Key Experimental Results¶
Main Results (Molecular Design — ChemLLMBench)¶
| Method | Exact Match | BLEU | FTS |
|---|---|---|---|
| ChemDFM-13B | 0.32 | 0.85 | 0.74 |
| Text+Chem T5 | 0.32 | 0.85 | 0.82 |
| GPT-4o | 0.01 | 0.57 | 0.54 |
| ChemAmp | 0.42 | 0.88 | 0.84 |
Ablation Study¶
| Configuration | Key Metric | Note |
|---|---|---|
| Stage 1 only | Improved | Single-tool enhancement is effective |
| Stage 1 + Stage 2 | Best | Cross-composite collaboration yields further gains |
| Vanilla multi-agent | Worse | Naive stacking underperforms structured composition |
| Token cost | 94% reduction | vs. vanilla multi-agent system |
Key Findings¶
- ChemAmp comprehensively outperforms chemistry-specific models, general-purpose LLMs, and conventional agent orchestration systems across four core chemistry tasks.
- Inference token cost is only 6% of that of vanilla multi-agent systems, demonstrating exceptional efficiency.
- A bottom-up composition strategy outperforms top-down orchestration strategies.
- Exact match on molecular design improves from the prior SOTA of 0.32 to 0.42 (+31%), validating the practical effectiveness of tool amplification.
Highlights & Insights¶
- Paradigm Innovation: The distinction between "tool amplification" and "tool orchestration" is clear and compelling, representing a shift from cross-task scheduling to within-task enhancement.
- Efficiency and Effectiveness: Surpassing SOTA while reducing inference token cost by 94% demonstrates that structured composition is far more efficient than brute-force stacking.
- Generality: Although applied to chemistry, the tool amplification paradigm is transferable to other scientific domains.
- Low Data Requirement: Composition optimization with ≤10 samples ensures strong practical utility.
Limitations & Future Work¶
- Dependence on GPT-4o as the core agent: The effectiveness of the composition strategy may be constrained by the capabilities of the underlying LLM.
- Evaluation limited to 100 instances on ChemLLMBench: The test scale is relatively small.
- Chemistry-domain specificity: Applicability to other scientific domains requires further validation.
- Future directions include extending the framework to broader scientific domains, investigating the interpretability of composition strategies, and reducing reliance on closed-source LLMs.
Related Work & Insights¶
- vs. ChemCrow / Coscientist: Representative tool orchestration systems effective at cross-task scheduling but incapable of enhancing within-task performance.

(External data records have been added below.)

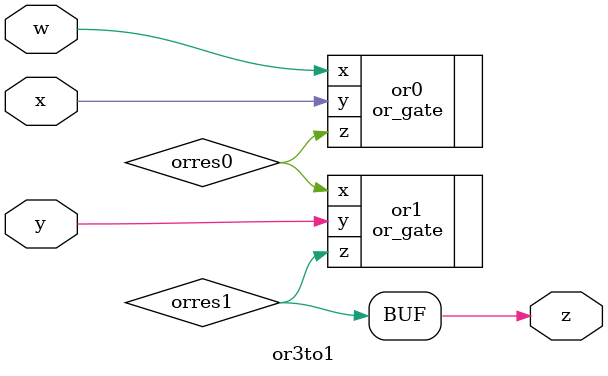
<source format=v>
module or3to1 (w, x, y, z);
    input w, x, y;
    output z;

    wire orres0, orres1;

    or_gate or0 (.x(w), .y(x), .z(orres0));
    or_gate or1 (.x(orres0), .y(y), .z(orres1));

    assign z = orres1;
endmodule

</source>
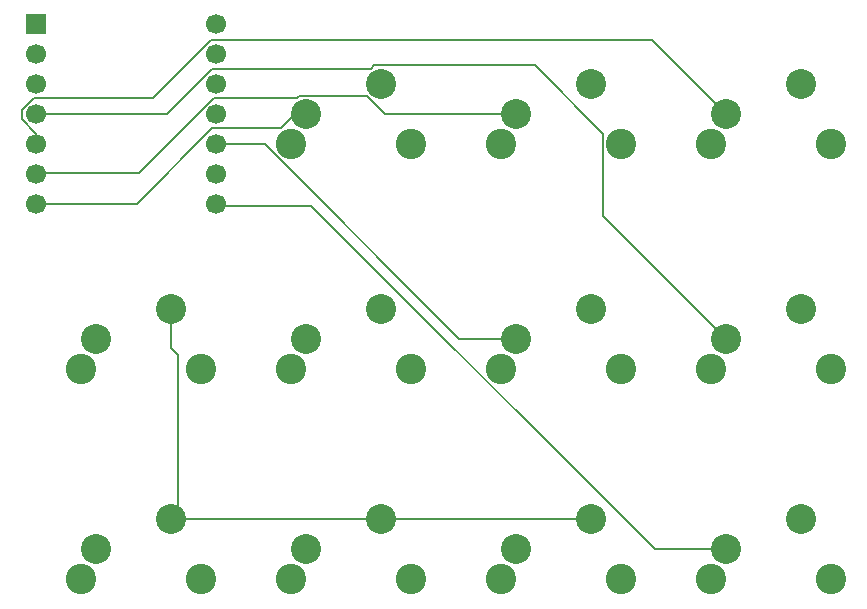
<source format=gbr>
G04 EAGLE Gerber RS-274X export*
G75*
%MOMM*%
%FSLAX34Y34*%
%LPD*%
%INBottom Copper*%
%IPPOS*%
%AMOC8*
5,1,8,0,0,1.08239X$1,22.5*%
G01*
G04 Define Apertures*
%ADD10C,2.540000*%
%ADD11C,2.571600*%
%ADD12R,1.700000X1.700000*%
%ADD13C,1.700000*%
%ADD14C,0.152400*%
D10*
X266700Y482600D03*
X330200Y508000D03*
D11*
X254000Y457200D03*
X355600Y457200D03*
D10*
X444500Y673100D03*
X508000Y698500D03*
D11*
X431800Y647700D03*
X533400Y647700D03*
D10*
X266700Y673100D03*
X330200Y698500D03*
D11*
X254000Y647700D03*
X355600Y647700D03*
D10*
X444500Y482600D03*
X508000Y508000D03*
D11*
X431800Y457200D03*
X533400Y457200D03*
D10*
X88900Y482600D03*
X152400Y508000D03*
D11*
X76200Y457200D03*
X177800Y457200D03*
D10*
X622300Y304800D03*
X685800Y330200D03*
D11*
X609600Y279400D03*
X711200Y279400D03*
D10*
X444500Y304800D03*
X508000Y330200D03*
D11*
X431800Y279400D03*
X533400Y279400D03*
D10*
X266700Y304800D03*
X330200Y330200D03*
D11*
X254000Y279400D03*
X355600Y279400D03*
D10*
X88900Y304800D03*
X152400Y330200D03*
D11*
X76200Y279400D03*
X177800Y279400D03*
D10*
X622300Y482600D03*
X685800Y508000D03*
D11*
X609600Y457200D03*
X711200Y457200D03*
D10*
X622300Y673100D03*
X685800Y698500D03*
D11*
X609600Y647700D03*
X711200Y647700D03*
D12*
X38100Y749300D03*
D13*
X38100Y723900D03*
X38100Y698500D03*
X38100Y673100D03*
X38100Y647700D03*
X38100Y622300D03*
X38100Y596900D03*
X190500Y596900D03*
X190500Y622300D03*
X190500Y647700D03*
X190500Y673100D03*
X190500Y698500D03*
X190500Y723900D03*
X190500Y749300D03*
D14*
X149352Y673608D02*
X38100Y673608D01*
X149352Y673608D02*
X187452Y711708D01*
X321564Y711708D01*
X324612Y714756D01*
X460248Y714756D01*
X518160Y656844D01*
X518160Y586740D01*
X622300Y482600D01*
X38100Y673100D02*
X38100Y673608D01*
X38100Y656844D02*
X38100Y647700D01*
X38100Y656844D02*
X25908Y669036D01*
X25908Y676656D01*
X36576Y687324D01*
X137160Y687324D01*
X185928Y736092D01*
X559308Y736092D01*
X622300Y673100D01*
X124968Y623316D02*
X38100Y623316D01*
X124968Y623316D02*
X188976Y687324D01*
X259080Y687324D01*
X260604Y688848D01*
X318516Y688848D01*
X333756Y673608D01*
X443484Y673608D01*
X38100Y623316D02*
X38100Y622300D01*
X443484Y673608D02*
X444500Y673100D01*
X123444Y597408D02*
X38100Y597408D01*
X123444Y597408D02*
X187452Y661416D01*
X245364Y661416D01*
X256032Y672084D01*
X266700Y672084D01*
X38100Y597408D02*
X38100Y596900D01*
X266700Y672084D02*
X266700Y673100D01*
X231648Y647700D02*
X190500Y647700D01*
X231648Y647700D02*
X396240Y483108D01*
X443484Y483108D01*
X444500Y482600D01*
X271272Y595884D02*
X190500Y595884D01*
X271272Y595884D02*
X562356Y304800D01*
X622300Y304800D01*
X190500Y595884D02*
X190500Y596900D01*
X158496Y330708D02*
X329184Y330708D01*
X158496Y330708D02*
X152400Y330708D01*
X152400Y330200D01*
X329184Y330708D02*
X330200Y330200D01*
X152400Y475488D02*
X152400Y508000D01*
X152400Y475488D02*
X158496Y469392D01*
X158496Y330708D01*
X152400Y330200D01*
X330708Y330708D02*
X507492Y330708D01*
X508000Y330200D01*
X330708Y330708D02*
X330200Y330200D01*
M02*

</source>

- vs. ChemToolAgent: Supports large tool sets and dynamic selection but remains within the orchestration paradigm.
- vs. AgentPrune / GPTSwarm: Automated workflow optimization without atomic tool-level enhancement.
Rating¶
- Novelty: ⭐⭐⭐⭐⭐ The "tool amplification" paradigm is novel and persuasive; the two-stage encapsulation engine is elegantly designed.
- Experimental Thoroughness: ⭐⭐⭐⭐ Comprehensive evaluation across four chemistry tasks with ablation and efficiency analysis, though test scale is limited.
- Writing Quality: ⭐⭐⭐⭐ The orchestration-vs-amplification distinction figure is clear, and the algorithmic descriptions are complete.
- Value: ⭐⭐⭐⭐ Provides a new perspective for tool enhancement in scientific AI; the dual gains in efficiency and effectiveness carry practical deployment value.